**SELECTED EXTRACT:**

— Begin —

In the long run, we may need to protect libdm access with a separate
lock. For now, work around this particular race by grabbing the
vecs log for an entire round of events processing.

This implies also changes in the dmevents test code, because poll()
is not called from dmevent_loop() any more.

Reported-by: lixiaokeng <lixiaokeng@huawei.com>
---
 multipathd/dmevents.c | 32 ++++++++++++++++++--------------
 tests/dmevents.c      | 35 ++++-------------------------------
 2 files changed, 22 insertions(+), 45 deletions(-)

diff --git a/multipathd/dmevents.c b/multipathd/dmevents.c
index b235dd4..be7e122 100644
--- a/multipathd/dmevents.c
+++ b/multipathd/dmevents.c
@@ -289,24 +289,15 @@ static void unwatch_dmevents(char *name)
 static int dmevent_loop (void)
 {
 	int r, i = 0;
-	struct pollfd pfd;
 	struct dev_event *dev_evt;
 
-	pfd.fd = waiter->fd;
-	pfd.events = POLLIN;
-	r = poll(&pfd, 1, -1);
-	if (r <= 0) {
-		condlog(0, "failed polling for dm events: %s", strerror(errno));
-		/* sleep 1s and hope things get better */
-		return 1;
-	}
-
 	if (arm_dm_event_poll(waiter->fd) != 0) {
 		condlog(0, "Cannot re-arm event polling: %s", strerror(errno));
 		/* sleep 1s and hope things get better */
 		return 1;
 	}
 
+
 	if (dm_get_events() != 0) {
 		condlog(0, "failed getting dm events: %s", strerror(errno));
 		/* sleep 1s and hope things get better */
@@ -352,15 +343,12 @@ static int dmevent_loop (void)
 		 * 4) a path reinstate : nothing to do
 		 * 5) a switch group : nothing to do
 		 */
-		pthread_cleanup_push(cleanup_lock, &waiter->vecs->lock);
-		lock(&waiter->vecs->lock);
 		pthread_testcancel();
 		r = 0;
 		if (curr_dev.action == EVENT_REMOVE)

— End —

**RAW DATA:**

— Begin —

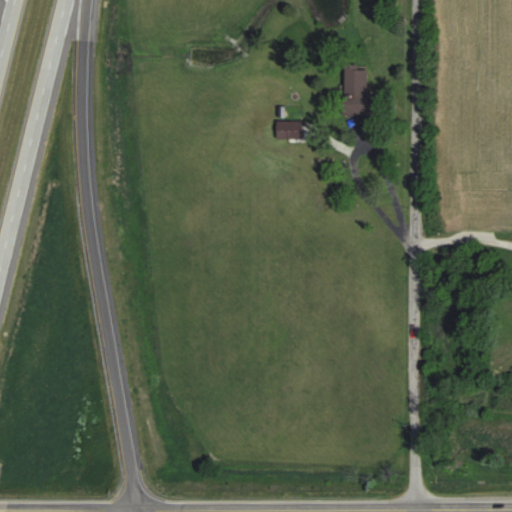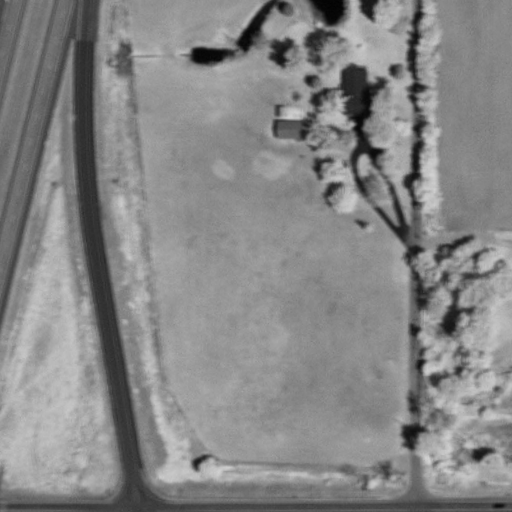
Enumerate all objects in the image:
road: (5, 21)
building: (361, 93)
building: (293, 129)
road: (32, 135)
road: (464, 243)
road: (416, 254)
road: (94, 257)
road: (256, 510)
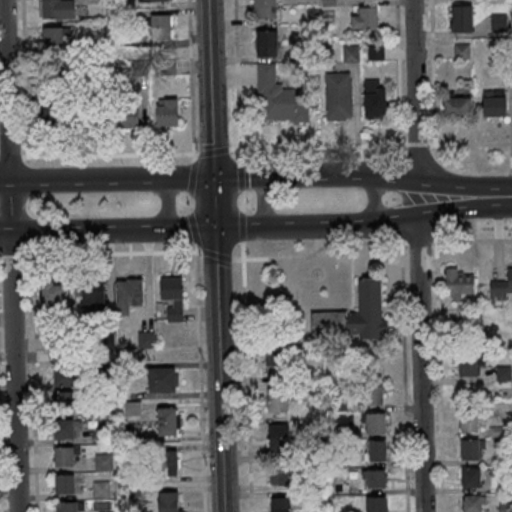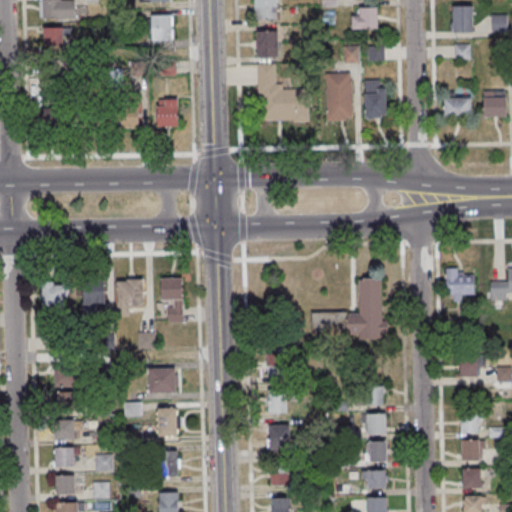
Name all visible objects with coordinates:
building: (160, 0)
building: (57, 9)
building: (264, 9)
building: (462, 18)
building: (365, 19)
building: (499, 22)
building: (161, 27)
building: (53, 36)
building: (266, 43)
building: (41, 90)
building: (273, 96)
building: (337, 96)
building: (374, 99)
building: (494, 104)
building: (457, 108)
building: (167, 112)
building: (126, 115)
building: (50, 118)
road: (211, 178)
traffic signals: (213, 178)
road: (464, 198)
road: (265, 202)
road: (371, 202)
road: (169, 203)
road: (211, 229)
traffic signals: (214, 229)
road: (10, 255)
road: (215, 255)
road: (418, 255)
road: (257, 258)
building: (459, 284)
building: (501, 288)
building: (129, 294)
building: (129, 294)
building: (53, 295)
building: (172, 296)
building: (172, 299)
building: (354, 316)
building: (146, 339)
building: (146, 340)
building: (280, 366)
building: (468, 367)
building: (66, 376)
building: (162, 380)
building: (372, 395)
building: (65, 399)
building: (281, 400)
building: (168, 421)
building: (376, 423)
building: (468, 423)
building: (64, 429)
building: (281, 438)
building: (376, 450)
building: (471, 450)
building: (66, 455)
building: (64, 456)
building: (103, 462)
building: (103, 462)
building: (169, 463)
building: (279, 477)
building: (374, 478)
building: (470, 478)
building: (64, 484)
building: (65, 484)
building: (101, 489)
building: (100, 490)
building: (168, 502)
building: (279, 504)
building: (376, 504)
building: (471, 504)
building: (66, 506)
building: (70, 506)
building: (507, 508)
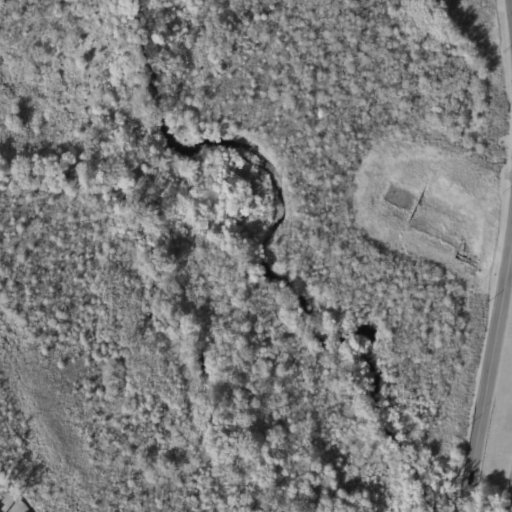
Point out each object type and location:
road: (501, 249)
road: (464, 504)
road: (511, 511)
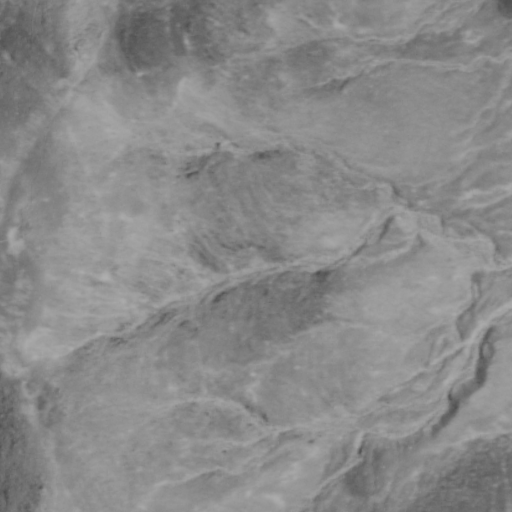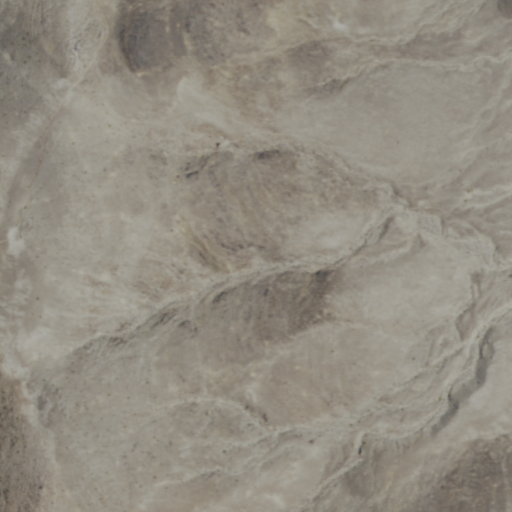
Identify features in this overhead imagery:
road: (44, 106)
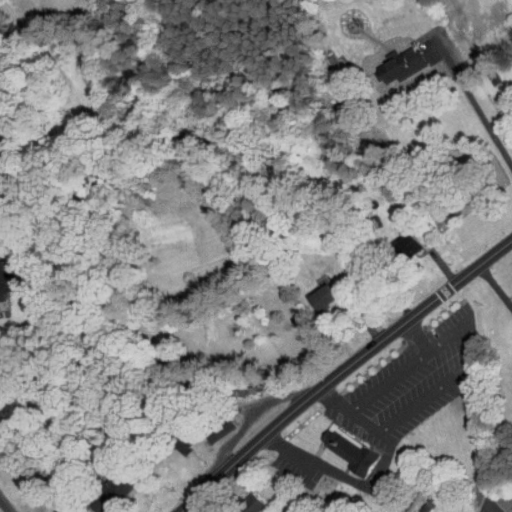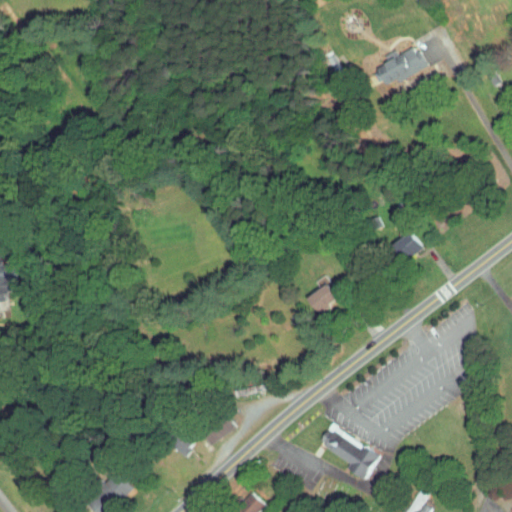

— End —

Reproduce the multipathd patch excerpt above, copying everything from "In the long" down to "code, because poll()".

**SOLVED PROBLEM:**
In the long run, we may need to protect libdm access with a separate
lock. For now, work around this particular race by grabbing the
vecs log for an entire round of events processing.

This implies also changes in the dmevents test code, because poll()